The Evolving Specialty Market—Wholesalers will generally benefit from the pharmaceutical industry’s shift to specialty drugs. It is projected that by 2020, 9 of the 10 best-selling drugs by revenue will be specialty drugs, compared with 3 drugs in 2010 and 6 in 2013. (See Future Vision: The Top 10 Drugs of 2020.) Wholesalers will gain from the growth of pharmacy-dispensed specialty drugs and the corresponding increase in pharmacies dispensing these medications. (See The Explosion in Accredited Specialty Pharmacies and Seven Trends For Specialty Pharmacy’s Future: Reflections on Armada 2014.) However, wholesalers face risks from limited pharmacy networks and the brand/generic mix at specialty pharmacies.

Wholesalers’ specialty distribution businesses will also benefit from growth in provider- administered specialty products.
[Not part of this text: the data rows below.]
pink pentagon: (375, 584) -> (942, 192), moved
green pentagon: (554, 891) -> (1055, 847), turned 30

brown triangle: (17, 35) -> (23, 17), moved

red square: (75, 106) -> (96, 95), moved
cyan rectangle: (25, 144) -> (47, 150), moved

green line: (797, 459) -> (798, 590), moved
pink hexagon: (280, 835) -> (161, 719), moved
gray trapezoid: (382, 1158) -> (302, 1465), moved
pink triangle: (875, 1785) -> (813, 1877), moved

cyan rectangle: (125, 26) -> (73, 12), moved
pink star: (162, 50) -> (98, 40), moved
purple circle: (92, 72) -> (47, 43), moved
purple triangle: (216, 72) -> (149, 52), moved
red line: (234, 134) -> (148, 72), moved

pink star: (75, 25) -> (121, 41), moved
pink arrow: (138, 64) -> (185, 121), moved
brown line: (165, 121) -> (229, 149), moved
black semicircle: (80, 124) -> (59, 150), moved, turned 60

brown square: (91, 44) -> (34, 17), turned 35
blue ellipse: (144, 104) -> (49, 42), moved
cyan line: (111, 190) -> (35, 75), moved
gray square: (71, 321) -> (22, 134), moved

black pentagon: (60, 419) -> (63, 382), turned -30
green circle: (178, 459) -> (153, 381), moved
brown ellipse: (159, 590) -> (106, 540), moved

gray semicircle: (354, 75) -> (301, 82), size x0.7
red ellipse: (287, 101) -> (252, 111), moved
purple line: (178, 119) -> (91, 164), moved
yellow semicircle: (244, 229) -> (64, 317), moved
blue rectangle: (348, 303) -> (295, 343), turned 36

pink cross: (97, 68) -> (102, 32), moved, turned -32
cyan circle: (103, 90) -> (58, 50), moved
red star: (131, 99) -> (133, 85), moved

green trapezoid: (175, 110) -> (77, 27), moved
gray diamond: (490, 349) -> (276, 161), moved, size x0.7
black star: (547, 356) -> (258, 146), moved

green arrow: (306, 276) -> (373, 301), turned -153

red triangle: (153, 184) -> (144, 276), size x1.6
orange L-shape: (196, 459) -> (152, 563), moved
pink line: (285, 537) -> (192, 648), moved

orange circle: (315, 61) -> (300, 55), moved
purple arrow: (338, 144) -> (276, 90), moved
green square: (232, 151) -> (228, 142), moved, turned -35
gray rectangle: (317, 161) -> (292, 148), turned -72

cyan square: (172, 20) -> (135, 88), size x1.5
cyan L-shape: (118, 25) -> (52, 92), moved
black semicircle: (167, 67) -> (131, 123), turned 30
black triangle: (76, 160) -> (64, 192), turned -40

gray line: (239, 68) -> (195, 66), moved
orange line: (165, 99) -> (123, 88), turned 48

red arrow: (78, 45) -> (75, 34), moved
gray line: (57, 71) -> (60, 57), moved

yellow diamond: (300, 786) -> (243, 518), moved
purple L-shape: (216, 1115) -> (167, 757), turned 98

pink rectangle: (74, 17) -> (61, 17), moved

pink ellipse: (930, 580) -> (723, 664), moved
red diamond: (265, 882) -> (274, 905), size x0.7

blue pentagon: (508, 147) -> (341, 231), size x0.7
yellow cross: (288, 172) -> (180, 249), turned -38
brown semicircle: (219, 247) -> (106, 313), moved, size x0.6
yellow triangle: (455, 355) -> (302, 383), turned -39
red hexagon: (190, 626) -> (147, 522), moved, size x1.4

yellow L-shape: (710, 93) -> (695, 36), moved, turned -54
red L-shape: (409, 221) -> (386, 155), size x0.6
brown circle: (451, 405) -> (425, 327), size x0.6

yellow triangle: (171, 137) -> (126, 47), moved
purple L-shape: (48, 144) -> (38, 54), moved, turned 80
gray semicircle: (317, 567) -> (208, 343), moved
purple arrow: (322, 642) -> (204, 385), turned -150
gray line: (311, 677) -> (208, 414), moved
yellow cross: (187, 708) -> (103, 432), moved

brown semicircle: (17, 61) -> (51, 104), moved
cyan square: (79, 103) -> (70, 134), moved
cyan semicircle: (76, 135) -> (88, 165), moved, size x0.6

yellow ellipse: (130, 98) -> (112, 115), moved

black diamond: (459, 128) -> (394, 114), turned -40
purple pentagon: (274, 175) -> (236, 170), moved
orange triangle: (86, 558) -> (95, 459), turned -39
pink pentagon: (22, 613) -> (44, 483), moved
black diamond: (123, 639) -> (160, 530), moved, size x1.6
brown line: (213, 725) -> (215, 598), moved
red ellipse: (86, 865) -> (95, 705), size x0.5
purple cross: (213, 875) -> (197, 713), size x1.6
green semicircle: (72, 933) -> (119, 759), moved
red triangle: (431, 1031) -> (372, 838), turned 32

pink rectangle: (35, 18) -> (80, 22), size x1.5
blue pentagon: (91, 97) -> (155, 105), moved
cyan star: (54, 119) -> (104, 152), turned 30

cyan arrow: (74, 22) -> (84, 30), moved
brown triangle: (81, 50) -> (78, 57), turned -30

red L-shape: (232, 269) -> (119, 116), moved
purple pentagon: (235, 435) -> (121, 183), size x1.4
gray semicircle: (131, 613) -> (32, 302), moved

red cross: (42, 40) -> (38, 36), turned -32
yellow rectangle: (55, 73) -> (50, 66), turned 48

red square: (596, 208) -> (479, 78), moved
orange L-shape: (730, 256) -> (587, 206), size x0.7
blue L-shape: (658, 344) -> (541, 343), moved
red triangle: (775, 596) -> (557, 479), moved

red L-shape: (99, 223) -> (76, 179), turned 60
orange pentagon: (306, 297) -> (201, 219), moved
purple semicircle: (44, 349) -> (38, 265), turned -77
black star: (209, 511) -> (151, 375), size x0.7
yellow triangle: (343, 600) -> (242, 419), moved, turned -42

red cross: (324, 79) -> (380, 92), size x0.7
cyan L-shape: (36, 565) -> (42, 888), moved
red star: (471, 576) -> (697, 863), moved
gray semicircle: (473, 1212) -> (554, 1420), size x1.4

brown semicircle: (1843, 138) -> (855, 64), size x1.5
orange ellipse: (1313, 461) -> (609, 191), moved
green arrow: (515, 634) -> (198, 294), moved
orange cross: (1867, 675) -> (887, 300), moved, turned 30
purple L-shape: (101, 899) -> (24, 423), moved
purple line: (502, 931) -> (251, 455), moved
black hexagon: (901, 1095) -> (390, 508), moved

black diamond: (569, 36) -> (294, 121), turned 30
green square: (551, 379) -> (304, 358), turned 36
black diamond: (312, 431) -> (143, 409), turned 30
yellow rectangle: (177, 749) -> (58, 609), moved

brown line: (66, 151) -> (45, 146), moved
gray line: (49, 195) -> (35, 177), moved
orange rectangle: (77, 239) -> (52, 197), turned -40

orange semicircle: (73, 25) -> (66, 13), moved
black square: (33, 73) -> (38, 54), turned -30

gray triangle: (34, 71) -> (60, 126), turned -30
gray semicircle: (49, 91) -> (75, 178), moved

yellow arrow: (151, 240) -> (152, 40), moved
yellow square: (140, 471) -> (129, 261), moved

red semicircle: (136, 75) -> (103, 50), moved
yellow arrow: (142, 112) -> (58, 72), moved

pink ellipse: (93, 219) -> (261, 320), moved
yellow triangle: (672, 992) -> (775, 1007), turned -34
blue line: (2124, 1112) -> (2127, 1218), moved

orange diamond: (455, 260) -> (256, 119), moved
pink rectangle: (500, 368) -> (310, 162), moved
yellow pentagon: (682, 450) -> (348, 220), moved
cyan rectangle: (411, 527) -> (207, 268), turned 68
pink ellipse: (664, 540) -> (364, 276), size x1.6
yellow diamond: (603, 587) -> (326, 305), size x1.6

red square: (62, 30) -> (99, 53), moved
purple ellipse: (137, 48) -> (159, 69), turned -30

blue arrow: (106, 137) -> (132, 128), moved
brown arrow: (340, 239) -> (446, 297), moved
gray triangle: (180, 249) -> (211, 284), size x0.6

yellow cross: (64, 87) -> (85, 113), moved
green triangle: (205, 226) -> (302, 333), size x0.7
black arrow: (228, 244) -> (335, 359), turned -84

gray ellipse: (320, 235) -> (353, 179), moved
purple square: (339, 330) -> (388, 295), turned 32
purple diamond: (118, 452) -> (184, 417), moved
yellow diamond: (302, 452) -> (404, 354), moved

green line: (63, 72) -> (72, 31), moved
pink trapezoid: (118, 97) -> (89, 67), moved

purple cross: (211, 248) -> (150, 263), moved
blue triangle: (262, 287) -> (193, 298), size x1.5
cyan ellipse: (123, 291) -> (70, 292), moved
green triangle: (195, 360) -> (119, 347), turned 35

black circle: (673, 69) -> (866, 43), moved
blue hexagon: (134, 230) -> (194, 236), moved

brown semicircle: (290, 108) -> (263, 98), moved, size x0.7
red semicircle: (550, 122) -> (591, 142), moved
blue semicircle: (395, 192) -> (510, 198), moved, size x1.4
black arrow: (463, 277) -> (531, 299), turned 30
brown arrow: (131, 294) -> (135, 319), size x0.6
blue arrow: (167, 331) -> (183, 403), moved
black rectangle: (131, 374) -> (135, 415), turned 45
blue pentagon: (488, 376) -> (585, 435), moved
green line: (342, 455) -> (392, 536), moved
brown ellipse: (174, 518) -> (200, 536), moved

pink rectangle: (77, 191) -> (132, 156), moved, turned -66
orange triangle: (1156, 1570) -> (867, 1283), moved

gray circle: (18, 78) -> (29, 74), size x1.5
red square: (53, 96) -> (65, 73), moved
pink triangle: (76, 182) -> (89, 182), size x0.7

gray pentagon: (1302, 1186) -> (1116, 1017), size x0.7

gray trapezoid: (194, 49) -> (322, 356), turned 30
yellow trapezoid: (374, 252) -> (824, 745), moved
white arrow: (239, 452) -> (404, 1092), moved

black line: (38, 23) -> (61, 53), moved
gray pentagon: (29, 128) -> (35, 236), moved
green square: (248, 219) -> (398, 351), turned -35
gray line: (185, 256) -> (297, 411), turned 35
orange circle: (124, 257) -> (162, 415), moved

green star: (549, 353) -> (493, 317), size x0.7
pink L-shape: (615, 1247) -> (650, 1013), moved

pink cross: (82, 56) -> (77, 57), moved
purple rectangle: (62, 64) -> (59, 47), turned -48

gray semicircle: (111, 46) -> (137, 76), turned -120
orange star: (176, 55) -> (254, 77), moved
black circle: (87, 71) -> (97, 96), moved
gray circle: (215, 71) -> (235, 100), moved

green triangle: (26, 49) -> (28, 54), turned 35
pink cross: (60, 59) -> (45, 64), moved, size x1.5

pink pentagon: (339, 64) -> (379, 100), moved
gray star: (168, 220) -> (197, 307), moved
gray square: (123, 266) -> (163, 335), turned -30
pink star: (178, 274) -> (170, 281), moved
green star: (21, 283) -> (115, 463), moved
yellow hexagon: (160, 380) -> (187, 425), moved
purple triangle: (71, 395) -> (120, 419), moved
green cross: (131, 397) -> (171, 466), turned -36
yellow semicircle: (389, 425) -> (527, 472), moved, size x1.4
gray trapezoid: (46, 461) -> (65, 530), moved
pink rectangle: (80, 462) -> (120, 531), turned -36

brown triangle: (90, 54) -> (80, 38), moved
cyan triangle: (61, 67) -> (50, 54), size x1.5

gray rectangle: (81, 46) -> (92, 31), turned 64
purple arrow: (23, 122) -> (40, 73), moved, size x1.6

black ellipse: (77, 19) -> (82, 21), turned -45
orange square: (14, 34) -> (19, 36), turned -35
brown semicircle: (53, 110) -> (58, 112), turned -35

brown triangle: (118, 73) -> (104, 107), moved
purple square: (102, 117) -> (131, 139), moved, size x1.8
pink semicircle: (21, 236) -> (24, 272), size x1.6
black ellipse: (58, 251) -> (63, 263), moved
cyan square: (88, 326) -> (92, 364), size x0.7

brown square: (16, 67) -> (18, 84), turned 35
However, third-party payers are increasing specialty pharmacies’ role in managing and distributing these drugs. (See Payers Want Specialty Drug Distribution to Change.) Distributors will also struggle with the changing community oncology market. (See Unsweet Charity: 340B Abuses When Hospitals Buy Oncology Practices.)

The Era of Global Drug Distribution—The Big Three wholesalers are diversifying outside the U.S., which accounts for only about one-third of the world’s pharmaceutical business. These key transactions illustrate the pace of global expansion:

  • In 2010, Cardinal Health entered China, which now accounts for $2.6 billion of its revenues. (See Cardinal Gets to China First.)
  • As part of its 2012 supply arrangement with Walgreens (page 119), AmerisourceBergen gained the opportunity to expand its specialty and manufacturer services businesses internationally in partnership with Alliance Boots. The new Walgreens-Alliance Boots organization will hold a significant ownership stake in AmerisourceBergen, suggesting future cross-border linkages. (See Walgreens and Alliance Boots Explain Their AmerisourceBergen Relationship.)
  • In 2014, McKesson acquired Celesio, a global retail and wholesale company operating in 13 European countries and Brazil. (See McKesson Finally Snags Celesio: Analyzing the Deal.)

Drug distribution operates very differently in other countries, creating opportunities for wholesalers to bring U.S. best practices to other parts of the world. However, these markets will also create new global risks and challenge wholesalers’ management to think differently about their business.